---------- MATERIAL TO PROCESS ----------
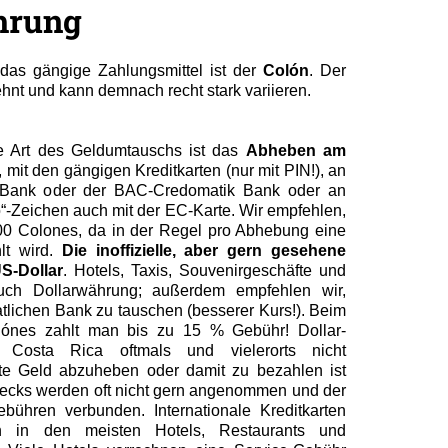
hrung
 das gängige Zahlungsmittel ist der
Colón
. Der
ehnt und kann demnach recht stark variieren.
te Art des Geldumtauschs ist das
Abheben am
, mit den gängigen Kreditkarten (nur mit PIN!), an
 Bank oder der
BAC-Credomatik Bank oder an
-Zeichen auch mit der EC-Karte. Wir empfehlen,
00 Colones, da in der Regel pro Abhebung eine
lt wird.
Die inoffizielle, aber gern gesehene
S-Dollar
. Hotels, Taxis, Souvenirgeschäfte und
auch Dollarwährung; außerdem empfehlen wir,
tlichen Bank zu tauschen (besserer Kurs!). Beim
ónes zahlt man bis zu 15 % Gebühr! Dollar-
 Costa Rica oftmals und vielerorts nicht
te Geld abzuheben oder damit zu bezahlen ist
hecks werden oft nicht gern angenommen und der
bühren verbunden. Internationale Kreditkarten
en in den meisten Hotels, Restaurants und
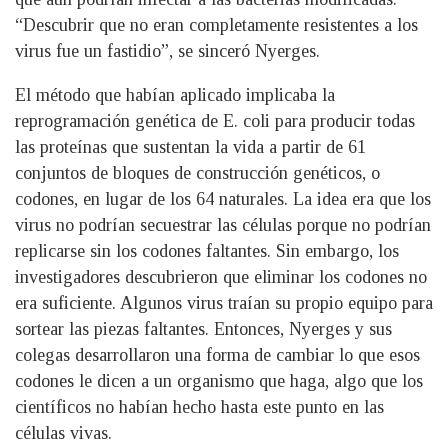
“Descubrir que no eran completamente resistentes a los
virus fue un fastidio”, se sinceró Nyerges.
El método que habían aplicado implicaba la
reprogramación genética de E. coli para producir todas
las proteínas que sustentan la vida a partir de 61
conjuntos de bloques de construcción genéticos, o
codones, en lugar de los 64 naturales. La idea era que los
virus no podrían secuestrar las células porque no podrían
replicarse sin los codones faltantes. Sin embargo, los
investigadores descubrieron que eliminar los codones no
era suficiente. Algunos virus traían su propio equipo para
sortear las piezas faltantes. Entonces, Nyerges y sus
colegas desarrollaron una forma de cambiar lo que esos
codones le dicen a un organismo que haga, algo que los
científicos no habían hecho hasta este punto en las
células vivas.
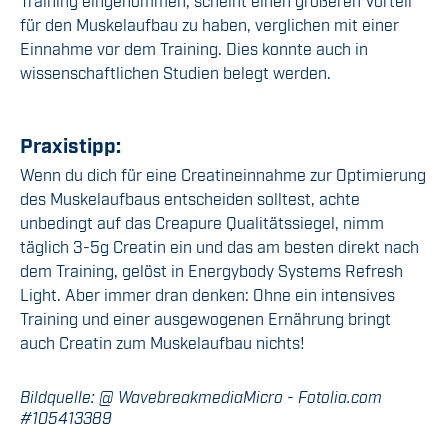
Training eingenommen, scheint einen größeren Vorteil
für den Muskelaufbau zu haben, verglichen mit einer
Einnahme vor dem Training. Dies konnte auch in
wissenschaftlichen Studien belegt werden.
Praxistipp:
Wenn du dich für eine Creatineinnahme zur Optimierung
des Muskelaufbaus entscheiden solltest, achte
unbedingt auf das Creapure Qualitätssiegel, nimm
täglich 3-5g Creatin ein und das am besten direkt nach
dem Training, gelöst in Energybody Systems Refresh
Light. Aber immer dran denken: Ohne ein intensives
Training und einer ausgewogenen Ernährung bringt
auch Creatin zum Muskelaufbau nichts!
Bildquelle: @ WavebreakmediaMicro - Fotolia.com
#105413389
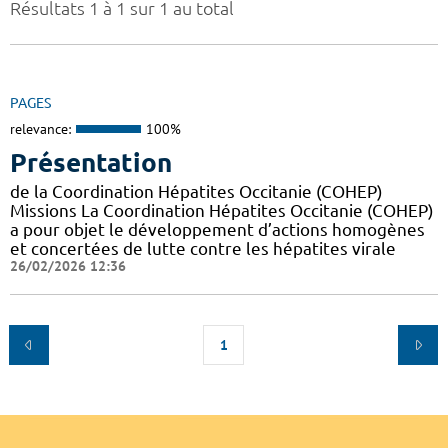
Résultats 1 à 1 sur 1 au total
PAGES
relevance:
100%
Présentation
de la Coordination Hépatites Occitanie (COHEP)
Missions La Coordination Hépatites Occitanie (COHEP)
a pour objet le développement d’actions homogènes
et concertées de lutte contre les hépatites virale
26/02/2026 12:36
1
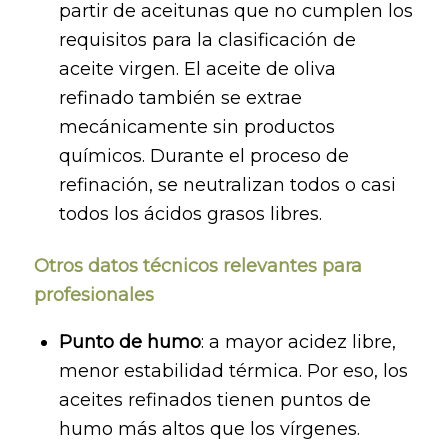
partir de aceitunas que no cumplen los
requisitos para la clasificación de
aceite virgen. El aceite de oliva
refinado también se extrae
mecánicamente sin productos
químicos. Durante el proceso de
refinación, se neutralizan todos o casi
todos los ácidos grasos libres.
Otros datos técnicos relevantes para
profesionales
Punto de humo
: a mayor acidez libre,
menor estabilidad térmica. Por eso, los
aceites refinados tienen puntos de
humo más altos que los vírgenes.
----------
---------- MATERIAL TO PROCESS ----------
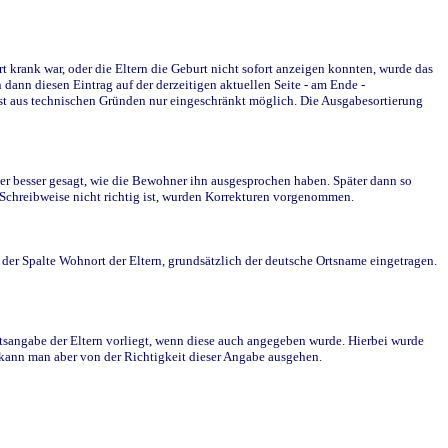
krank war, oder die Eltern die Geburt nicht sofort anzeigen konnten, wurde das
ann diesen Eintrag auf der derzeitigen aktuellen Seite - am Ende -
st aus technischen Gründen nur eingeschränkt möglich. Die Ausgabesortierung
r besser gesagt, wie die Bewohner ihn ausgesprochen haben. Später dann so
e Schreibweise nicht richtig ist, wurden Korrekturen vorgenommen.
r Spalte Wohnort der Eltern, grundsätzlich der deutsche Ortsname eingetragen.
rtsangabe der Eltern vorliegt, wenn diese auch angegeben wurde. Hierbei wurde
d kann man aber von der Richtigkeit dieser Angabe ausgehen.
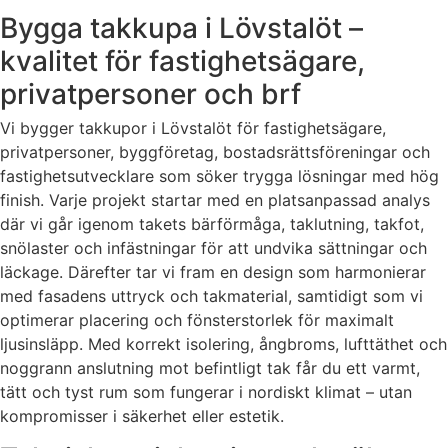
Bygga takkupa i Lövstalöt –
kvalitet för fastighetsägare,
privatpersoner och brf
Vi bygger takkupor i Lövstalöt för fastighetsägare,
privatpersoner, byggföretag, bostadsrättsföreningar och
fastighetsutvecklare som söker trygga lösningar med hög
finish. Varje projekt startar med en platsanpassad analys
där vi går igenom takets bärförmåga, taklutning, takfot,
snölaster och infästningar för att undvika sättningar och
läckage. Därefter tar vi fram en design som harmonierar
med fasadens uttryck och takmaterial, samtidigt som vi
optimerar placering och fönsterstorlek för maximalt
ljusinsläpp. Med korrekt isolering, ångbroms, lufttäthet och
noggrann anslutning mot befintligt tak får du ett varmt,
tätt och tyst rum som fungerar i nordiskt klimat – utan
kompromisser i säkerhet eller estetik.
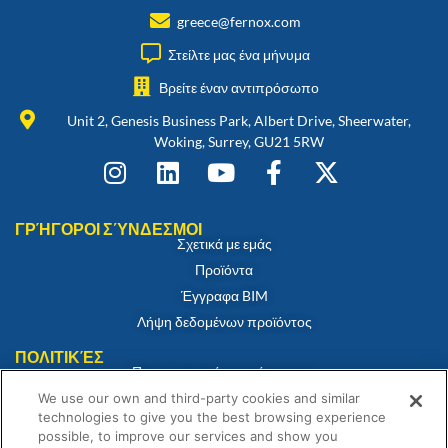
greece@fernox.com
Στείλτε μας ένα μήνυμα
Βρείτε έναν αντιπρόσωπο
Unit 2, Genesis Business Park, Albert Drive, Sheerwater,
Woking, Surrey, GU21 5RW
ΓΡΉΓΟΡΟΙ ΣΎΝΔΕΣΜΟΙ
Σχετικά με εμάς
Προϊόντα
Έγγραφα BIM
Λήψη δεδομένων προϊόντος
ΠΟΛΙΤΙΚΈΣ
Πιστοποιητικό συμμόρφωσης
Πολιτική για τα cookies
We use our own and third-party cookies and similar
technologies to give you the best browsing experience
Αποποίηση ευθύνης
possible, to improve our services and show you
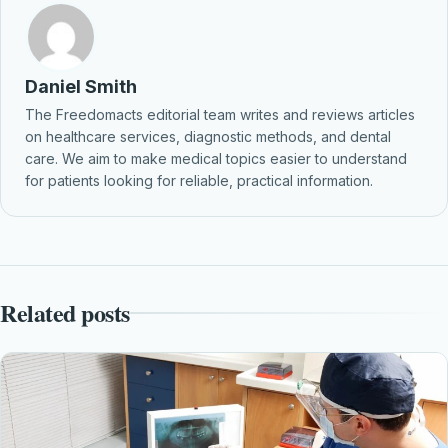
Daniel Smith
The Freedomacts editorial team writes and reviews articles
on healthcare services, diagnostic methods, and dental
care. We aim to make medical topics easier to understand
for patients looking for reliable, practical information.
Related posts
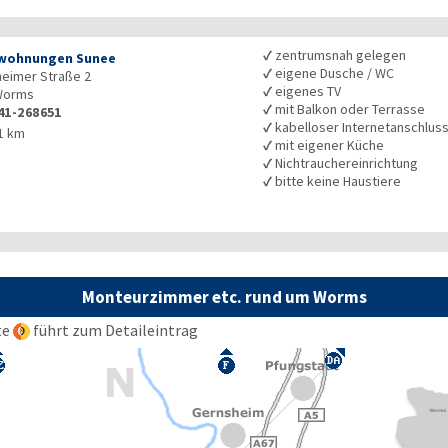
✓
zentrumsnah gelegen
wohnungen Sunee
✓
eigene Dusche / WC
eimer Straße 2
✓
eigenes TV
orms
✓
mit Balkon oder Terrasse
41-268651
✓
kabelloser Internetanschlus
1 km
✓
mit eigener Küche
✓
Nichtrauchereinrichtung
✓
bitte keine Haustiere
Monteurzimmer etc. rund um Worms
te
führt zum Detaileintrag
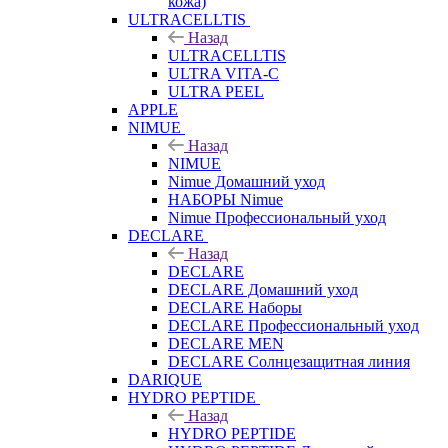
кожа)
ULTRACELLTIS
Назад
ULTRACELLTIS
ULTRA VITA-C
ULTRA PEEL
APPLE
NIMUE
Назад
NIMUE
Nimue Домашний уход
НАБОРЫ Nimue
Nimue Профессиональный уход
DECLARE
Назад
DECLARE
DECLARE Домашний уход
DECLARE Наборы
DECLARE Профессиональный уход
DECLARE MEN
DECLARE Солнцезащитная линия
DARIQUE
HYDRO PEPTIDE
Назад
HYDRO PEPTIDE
----------
**WHAT TO DO:** Find and show each line of the listing with the word "kann".

**OUTPUT FOR THIS TASK:**
ehnt und kann demnach recht stark variieren.
d kann man aber von der Richtigkeit dieser Angabe ausgehen.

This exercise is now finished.